Chikuzen, Fukuoka
The Amagi Railway line runs quietly through flat agricultural land, stopping at stations — Tachiara, Yamakuma, Takada — that feel unhurried even on weekday mornings. Around Takada station, the faint grain-and-malt smell drifting from the Kirin Beer Fukuoka plant is simply part of the air here, as ordinary as the vegetable trucks turning off Route 386. Chikuzen-machi, formed in 2005 from the merger of Yasu-machi and Miwa-machi, carries within its flatlands a layered past that keeps surfacing in unexpected forms.
The most insistent of those layers is the wartime one. Tachiara station once stood at the main gate of a prewar army airfield that drew enormous daily crowds of personnel and workers; the ground it occupied is now the Kirin factory site. The Tachiarai Peace Memorial Museum holds a Type 97 fighter and a Zero fighter among its Pacific War exhibits — aircraft that feel strangely concrete parked indoors, stripped of the sky. Older still, the decorated stone chamber of the Tonokami Kanzeonzuka burial mound, painted with circles, star-shapes, and boats in red pigment, dates to the late sixth or early seventh century, its imagery still vivid enough to suggest the hands that applied it.
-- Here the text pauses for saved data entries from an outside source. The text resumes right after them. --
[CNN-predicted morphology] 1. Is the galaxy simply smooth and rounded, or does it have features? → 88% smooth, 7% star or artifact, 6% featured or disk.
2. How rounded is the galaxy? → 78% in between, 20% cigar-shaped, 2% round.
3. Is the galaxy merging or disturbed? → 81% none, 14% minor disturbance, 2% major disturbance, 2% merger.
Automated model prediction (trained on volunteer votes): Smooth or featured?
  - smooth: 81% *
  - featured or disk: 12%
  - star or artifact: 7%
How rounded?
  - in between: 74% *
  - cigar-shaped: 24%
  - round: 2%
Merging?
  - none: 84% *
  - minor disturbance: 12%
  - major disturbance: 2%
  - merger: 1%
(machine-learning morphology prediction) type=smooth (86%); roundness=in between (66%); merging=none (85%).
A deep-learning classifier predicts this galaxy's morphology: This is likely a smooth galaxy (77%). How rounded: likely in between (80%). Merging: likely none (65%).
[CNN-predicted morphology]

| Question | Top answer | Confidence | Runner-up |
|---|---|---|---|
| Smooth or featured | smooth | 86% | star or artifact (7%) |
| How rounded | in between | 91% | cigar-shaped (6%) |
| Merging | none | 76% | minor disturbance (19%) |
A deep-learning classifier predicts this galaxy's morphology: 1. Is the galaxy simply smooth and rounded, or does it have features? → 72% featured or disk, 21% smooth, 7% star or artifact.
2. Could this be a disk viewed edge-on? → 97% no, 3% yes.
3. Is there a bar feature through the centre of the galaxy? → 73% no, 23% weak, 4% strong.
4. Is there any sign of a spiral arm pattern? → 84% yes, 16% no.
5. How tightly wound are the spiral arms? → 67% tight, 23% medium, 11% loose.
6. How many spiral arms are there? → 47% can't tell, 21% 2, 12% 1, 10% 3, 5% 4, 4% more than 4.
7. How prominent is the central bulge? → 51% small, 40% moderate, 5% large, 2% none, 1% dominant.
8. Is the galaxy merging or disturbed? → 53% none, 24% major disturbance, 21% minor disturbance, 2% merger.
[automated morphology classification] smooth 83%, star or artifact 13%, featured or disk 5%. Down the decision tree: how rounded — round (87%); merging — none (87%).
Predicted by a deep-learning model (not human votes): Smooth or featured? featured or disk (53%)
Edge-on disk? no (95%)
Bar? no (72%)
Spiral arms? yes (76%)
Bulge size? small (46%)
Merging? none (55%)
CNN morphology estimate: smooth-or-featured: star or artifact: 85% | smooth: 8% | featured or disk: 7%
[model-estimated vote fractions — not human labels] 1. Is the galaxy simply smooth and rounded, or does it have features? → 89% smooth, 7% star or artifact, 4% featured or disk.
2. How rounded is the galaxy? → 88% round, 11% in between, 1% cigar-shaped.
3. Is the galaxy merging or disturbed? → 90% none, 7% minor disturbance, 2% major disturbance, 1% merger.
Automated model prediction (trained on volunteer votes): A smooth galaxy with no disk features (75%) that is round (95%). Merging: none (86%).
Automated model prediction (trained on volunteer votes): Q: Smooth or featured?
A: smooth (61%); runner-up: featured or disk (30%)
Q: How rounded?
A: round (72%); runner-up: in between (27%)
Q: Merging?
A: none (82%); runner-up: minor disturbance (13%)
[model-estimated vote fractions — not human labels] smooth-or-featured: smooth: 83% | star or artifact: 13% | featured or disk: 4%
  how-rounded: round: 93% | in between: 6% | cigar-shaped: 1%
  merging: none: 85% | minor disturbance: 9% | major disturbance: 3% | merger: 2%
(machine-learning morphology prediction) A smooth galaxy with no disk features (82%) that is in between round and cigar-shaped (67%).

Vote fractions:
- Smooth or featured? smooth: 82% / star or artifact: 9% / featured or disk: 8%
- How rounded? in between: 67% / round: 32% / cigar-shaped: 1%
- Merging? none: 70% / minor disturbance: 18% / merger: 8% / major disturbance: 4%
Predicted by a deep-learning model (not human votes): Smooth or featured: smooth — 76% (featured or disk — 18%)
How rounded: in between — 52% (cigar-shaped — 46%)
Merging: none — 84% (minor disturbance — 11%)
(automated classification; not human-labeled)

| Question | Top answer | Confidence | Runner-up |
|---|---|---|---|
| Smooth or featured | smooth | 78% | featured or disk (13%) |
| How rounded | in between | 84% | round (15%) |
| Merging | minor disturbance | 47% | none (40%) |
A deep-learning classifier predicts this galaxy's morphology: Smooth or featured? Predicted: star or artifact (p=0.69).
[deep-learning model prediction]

At the Michinoeki Chikuzen Minamino-sato roadside station, local vegetables and processed goods from the Chikuzen-machi Farmers Market sit in open bins — the practical output of the orchards and vegetable fields that cover the western plain. The Ōmunachinokami Shrine, said locally to have been founded by Empress Jingū, stands nearby as another point where the ancient and the everyday share the same address, neither announced nor explained, simply present.